▸ RECORD EXCERPTS
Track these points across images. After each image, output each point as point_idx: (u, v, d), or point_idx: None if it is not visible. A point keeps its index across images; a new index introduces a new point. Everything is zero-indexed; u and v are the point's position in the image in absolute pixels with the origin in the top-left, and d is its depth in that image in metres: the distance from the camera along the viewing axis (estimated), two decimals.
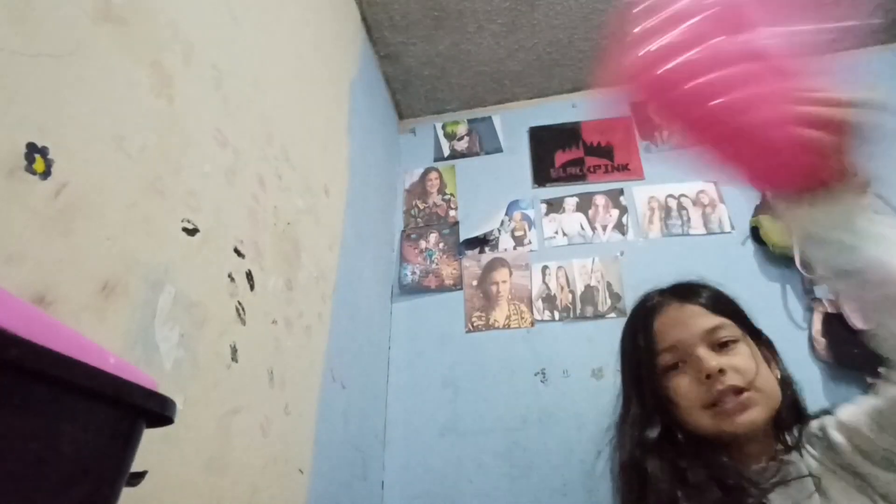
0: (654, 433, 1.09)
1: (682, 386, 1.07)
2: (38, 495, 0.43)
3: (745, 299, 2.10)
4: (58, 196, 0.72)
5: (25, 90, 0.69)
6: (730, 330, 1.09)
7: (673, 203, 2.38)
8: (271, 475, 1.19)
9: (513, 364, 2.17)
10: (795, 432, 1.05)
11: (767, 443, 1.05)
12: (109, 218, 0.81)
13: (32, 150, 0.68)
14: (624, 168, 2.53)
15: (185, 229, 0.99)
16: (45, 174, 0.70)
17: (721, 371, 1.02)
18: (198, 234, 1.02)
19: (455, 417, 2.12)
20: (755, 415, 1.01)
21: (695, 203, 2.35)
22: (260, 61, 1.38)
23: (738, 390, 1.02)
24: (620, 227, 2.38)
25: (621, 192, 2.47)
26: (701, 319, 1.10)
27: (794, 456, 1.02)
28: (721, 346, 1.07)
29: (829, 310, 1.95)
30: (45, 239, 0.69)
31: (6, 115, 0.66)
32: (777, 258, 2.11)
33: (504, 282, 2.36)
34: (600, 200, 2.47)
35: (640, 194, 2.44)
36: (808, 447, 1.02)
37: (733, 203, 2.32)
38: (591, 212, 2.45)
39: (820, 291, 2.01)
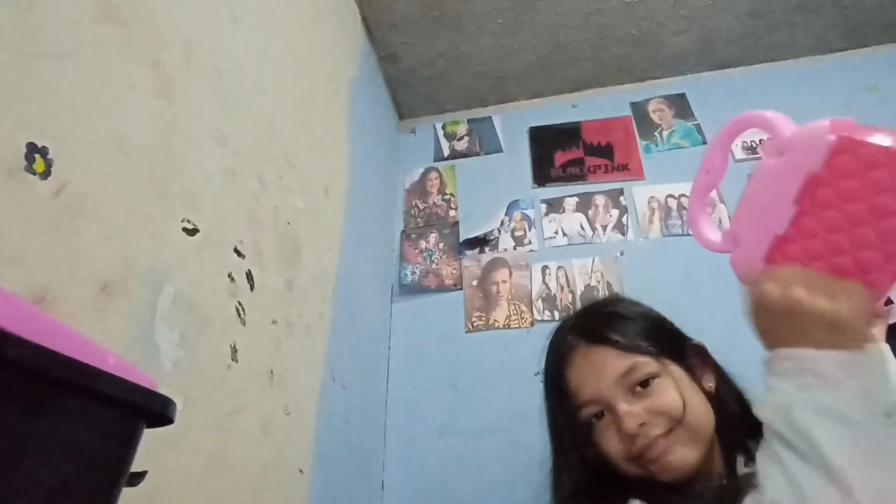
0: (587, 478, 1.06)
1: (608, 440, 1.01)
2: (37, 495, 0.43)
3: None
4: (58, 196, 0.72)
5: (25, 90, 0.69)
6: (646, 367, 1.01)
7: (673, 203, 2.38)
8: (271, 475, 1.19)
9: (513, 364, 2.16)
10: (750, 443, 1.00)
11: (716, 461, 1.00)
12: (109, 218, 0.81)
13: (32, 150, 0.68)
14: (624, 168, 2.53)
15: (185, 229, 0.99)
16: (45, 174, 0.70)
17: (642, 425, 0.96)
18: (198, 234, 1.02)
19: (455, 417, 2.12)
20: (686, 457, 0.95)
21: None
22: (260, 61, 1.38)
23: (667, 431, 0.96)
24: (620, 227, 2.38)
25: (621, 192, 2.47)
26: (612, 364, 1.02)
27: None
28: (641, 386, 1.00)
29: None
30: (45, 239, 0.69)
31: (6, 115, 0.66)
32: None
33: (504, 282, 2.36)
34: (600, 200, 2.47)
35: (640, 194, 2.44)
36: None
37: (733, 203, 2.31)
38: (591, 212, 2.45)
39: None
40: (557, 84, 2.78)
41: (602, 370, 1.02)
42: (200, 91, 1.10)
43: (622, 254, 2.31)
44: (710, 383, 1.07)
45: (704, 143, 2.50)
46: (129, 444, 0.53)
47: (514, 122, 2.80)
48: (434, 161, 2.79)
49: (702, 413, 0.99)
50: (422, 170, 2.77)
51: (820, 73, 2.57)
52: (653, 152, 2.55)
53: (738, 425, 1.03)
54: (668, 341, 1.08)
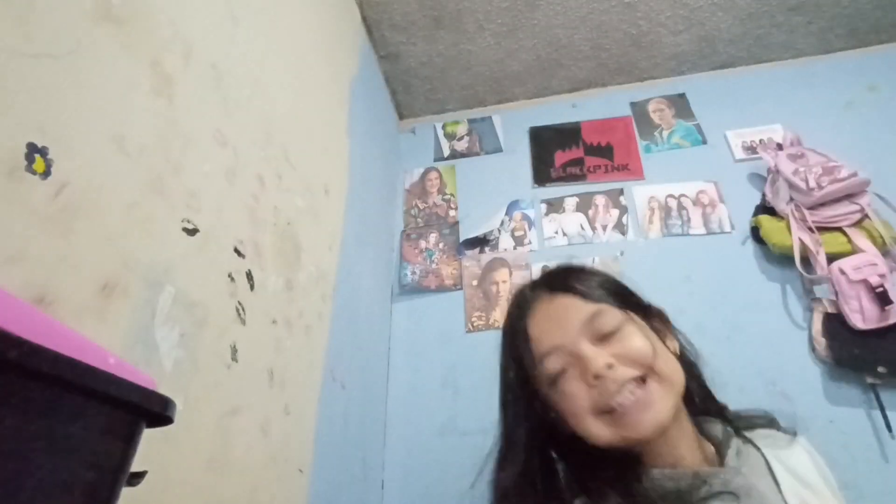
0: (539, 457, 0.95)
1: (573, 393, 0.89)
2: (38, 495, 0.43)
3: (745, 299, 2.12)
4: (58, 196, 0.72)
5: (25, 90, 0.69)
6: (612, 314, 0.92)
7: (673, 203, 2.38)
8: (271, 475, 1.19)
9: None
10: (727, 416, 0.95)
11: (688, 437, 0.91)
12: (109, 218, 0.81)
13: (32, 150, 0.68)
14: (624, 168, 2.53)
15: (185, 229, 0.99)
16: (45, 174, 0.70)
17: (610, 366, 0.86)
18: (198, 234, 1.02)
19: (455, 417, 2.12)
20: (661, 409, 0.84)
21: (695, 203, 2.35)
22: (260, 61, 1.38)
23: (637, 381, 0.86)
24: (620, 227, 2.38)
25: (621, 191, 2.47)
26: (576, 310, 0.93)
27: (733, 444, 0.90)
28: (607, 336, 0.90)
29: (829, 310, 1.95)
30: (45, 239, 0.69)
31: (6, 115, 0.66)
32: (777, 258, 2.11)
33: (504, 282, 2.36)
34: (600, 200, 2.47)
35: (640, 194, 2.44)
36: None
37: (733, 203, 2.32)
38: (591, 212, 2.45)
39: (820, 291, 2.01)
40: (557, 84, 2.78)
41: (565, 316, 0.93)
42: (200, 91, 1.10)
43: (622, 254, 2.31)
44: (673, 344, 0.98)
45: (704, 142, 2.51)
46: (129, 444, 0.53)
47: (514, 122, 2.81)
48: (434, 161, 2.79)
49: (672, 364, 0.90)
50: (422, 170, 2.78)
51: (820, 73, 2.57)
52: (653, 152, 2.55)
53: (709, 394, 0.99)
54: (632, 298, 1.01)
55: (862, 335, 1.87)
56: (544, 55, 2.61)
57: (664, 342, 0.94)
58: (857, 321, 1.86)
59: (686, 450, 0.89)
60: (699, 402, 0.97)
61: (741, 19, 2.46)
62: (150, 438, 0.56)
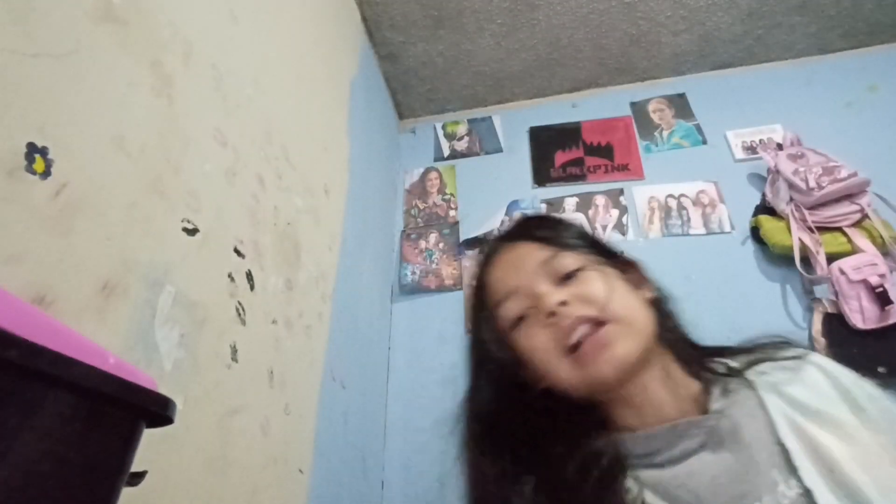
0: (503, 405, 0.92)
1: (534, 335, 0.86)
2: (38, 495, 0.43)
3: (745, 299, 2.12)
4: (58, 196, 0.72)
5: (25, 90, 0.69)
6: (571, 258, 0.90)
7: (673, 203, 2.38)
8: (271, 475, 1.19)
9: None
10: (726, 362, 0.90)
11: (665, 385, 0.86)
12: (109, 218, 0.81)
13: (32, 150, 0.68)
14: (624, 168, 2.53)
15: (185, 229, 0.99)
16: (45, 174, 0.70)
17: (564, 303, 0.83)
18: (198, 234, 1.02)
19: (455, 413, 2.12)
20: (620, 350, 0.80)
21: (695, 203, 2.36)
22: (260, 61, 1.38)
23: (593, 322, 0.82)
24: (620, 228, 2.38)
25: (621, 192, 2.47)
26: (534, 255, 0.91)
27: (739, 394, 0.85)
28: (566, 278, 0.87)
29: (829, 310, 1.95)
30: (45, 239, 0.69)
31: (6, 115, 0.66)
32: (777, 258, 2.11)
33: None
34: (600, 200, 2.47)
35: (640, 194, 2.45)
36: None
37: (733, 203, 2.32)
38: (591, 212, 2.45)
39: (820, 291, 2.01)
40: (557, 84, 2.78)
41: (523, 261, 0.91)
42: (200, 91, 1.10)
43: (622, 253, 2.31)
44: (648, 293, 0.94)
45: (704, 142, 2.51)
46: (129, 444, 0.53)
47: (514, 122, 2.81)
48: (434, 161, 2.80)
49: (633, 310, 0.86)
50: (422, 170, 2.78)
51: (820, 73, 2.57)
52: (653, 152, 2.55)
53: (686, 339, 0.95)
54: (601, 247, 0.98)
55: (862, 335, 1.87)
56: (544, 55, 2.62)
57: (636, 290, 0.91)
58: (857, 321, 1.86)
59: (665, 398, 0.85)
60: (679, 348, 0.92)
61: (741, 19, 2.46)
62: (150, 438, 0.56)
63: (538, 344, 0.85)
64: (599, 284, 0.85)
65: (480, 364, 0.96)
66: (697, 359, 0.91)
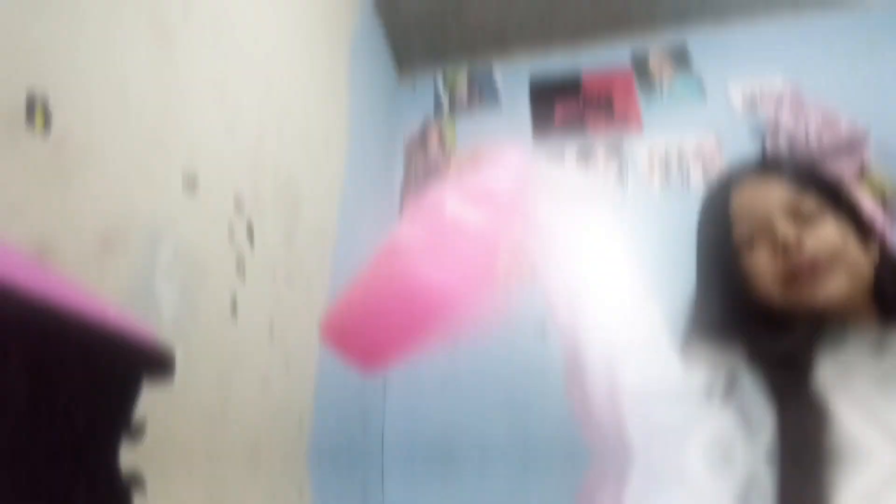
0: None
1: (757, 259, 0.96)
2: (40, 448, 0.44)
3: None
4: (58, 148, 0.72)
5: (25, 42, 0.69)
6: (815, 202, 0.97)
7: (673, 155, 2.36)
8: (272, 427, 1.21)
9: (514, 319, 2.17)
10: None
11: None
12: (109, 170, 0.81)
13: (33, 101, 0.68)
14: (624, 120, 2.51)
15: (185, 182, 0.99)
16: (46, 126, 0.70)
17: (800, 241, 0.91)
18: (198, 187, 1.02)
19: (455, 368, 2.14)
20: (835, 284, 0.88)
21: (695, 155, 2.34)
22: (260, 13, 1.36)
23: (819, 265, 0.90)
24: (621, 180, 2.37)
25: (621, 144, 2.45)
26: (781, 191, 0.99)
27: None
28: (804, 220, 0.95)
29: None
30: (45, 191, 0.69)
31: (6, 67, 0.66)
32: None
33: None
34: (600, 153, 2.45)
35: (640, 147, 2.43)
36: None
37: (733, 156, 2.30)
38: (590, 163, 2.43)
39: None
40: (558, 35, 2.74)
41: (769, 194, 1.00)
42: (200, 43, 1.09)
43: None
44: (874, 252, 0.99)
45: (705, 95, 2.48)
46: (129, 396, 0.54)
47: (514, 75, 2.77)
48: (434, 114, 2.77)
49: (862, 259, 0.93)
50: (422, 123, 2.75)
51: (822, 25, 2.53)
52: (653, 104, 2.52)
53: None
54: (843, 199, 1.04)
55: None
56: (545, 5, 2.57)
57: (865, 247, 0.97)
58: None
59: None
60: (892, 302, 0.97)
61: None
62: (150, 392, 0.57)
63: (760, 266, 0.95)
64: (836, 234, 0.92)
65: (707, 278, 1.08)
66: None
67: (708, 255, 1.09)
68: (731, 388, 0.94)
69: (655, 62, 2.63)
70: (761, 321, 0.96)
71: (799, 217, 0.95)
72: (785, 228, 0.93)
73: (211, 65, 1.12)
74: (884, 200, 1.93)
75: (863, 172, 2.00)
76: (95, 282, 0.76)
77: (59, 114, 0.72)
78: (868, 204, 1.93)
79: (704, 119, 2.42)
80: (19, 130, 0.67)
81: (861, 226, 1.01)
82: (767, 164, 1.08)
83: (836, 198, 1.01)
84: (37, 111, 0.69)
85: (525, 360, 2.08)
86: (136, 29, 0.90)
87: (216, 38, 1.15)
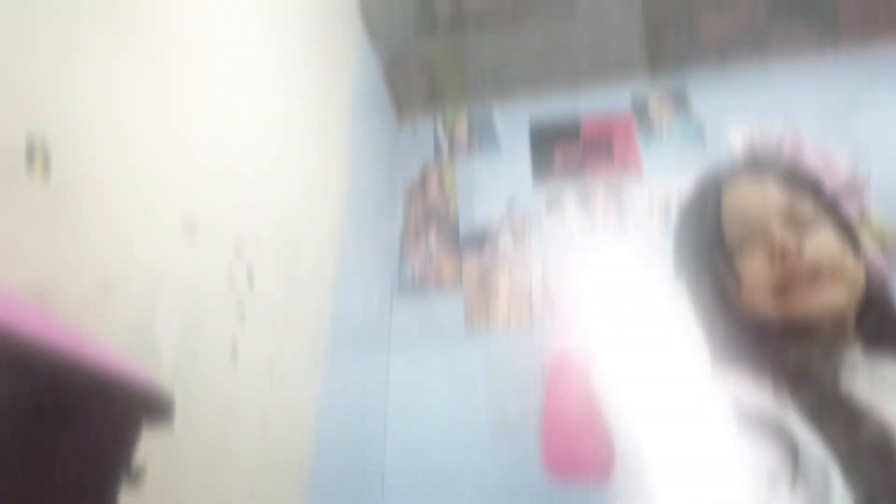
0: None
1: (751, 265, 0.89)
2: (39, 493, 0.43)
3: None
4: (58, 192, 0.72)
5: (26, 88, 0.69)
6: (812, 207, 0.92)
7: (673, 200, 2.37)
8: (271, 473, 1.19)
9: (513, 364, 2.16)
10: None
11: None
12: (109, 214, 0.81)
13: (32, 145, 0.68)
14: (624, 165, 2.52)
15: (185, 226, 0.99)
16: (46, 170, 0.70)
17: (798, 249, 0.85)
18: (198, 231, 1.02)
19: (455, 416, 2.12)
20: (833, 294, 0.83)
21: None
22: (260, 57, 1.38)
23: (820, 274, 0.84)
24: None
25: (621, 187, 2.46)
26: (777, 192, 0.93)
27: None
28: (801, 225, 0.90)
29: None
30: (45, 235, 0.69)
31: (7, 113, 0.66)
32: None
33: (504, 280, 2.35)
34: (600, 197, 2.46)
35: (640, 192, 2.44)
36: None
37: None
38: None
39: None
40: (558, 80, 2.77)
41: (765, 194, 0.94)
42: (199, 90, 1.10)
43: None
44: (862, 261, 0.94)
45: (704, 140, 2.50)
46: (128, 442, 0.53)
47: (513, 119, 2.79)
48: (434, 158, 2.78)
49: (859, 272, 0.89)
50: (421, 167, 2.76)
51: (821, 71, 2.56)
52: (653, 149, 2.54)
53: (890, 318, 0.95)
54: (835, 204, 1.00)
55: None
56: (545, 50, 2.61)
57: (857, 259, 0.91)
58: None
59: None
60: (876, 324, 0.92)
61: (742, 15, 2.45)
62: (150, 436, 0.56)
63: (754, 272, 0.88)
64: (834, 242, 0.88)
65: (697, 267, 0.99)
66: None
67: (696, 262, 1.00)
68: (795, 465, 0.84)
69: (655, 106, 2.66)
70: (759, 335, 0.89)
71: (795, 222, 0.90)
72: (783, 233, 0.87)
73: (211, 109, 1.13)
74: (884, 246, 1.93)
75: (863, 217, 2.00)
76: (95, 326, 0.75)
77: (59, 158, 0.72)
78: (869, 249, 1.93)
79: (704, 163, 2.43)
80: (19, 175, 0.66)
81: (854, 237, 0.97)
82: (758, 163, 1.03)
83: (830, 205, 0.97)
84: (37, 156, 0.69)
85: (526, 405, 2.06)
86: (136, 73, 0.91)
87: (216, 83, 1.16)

* * *

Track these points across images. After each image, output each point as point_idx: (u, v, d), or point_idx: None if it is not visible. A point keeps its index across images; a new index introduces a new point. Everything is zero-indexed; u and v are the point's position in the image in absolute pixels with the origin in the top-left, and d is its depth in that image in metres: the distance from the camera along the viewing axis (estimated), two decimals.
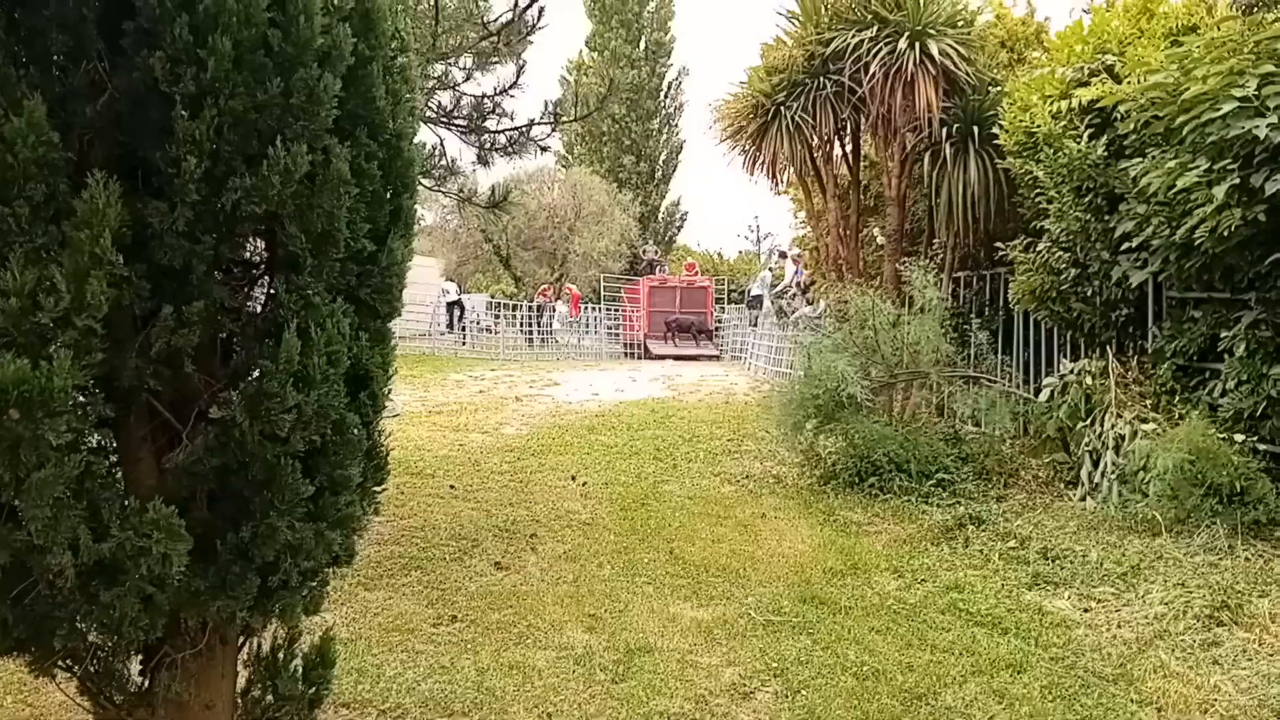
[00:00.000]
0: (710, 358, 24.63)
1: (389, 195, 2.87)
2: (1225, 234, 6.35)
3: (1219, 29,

▸ WHAT YOU HAVE TO DO
In the entries above, find the line that contains "63: (538, 344, 0.85)" and the line that contains "67: (708, 255, 1.09)". Reproduce exactly those two lines and every line between them, but not the pictures.

▸ RESPONSE
63: (538, 344, 0.85)
64: (599, 284, 0.85)
65: (480, 364, 0.96)
66: (697, 359, 0.91)
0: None
1: (757, 259, 0.96)
2: (40, 448, 0.44)
3: None
4: (58, 148, 0.72)
5: (25, 42, 0.69)
6: (815, 202, 0.97)
7: (673, 155, 2.36)
8: (272, 427, 1.21)
9: (514, 319, 2.17)
10: None
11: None
12: (109, 170, 0.81)
13: (33, 101, 0.68)
14: (624, 120, 2.51)
15: (185, 182, 0.99)
16: (46, 126, 0.70)
17: (800, 241, 0.91)
18: (198, 187, 1.02)
19: (455, 368, 2.14)
20: (835, 284, 0.88)
21: (695, 155, 2.34)
22: (260, 13, 1.36)
23: (819, 265, 0.90)
24: (621, 180, 2.37)
25: (621, 144, 2.45)
26: (781, 191, 0.99)
27: None
28: (804, 220, 0.95)
29: None
30: (45, 191, 0.69)
31: (6, 67, 0.66)
32: None
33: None
34: (600, 153, 2.45)
35: (640, 147, 2.43)
36: None
37: (733, 156, 2.30)
38: (590, 163, 2.43)
39: None
40: (558, 35, 2.74)
41: (769, 194, 1.00)
42: (200, 43, 1.09)
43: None
44: (874, 252, 0.99)
45: (705, 95, 2.48)
46: (129, 396, 0.54)
47: (514, 75, 2.77)
48: (434, 114, 2.77)
49: (862, 259, 0.93)
50: (422, 123, 2.75)
51: (822, 25, 2.53)
52: (653, 104, 2.52)
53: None
54: (843, 199, 1.04)
55: None
56: (545, 5, 2.57)
57: (865, 247, 0.97)
58: None
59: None
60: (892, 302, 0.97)
61: None
62: (150, 392, 0.57)
63: (760, 266, 0.95)
64: (836, 234, 0.92)
65: (707, 278, 1.08)
66: None
67: (708, 255, 1.09)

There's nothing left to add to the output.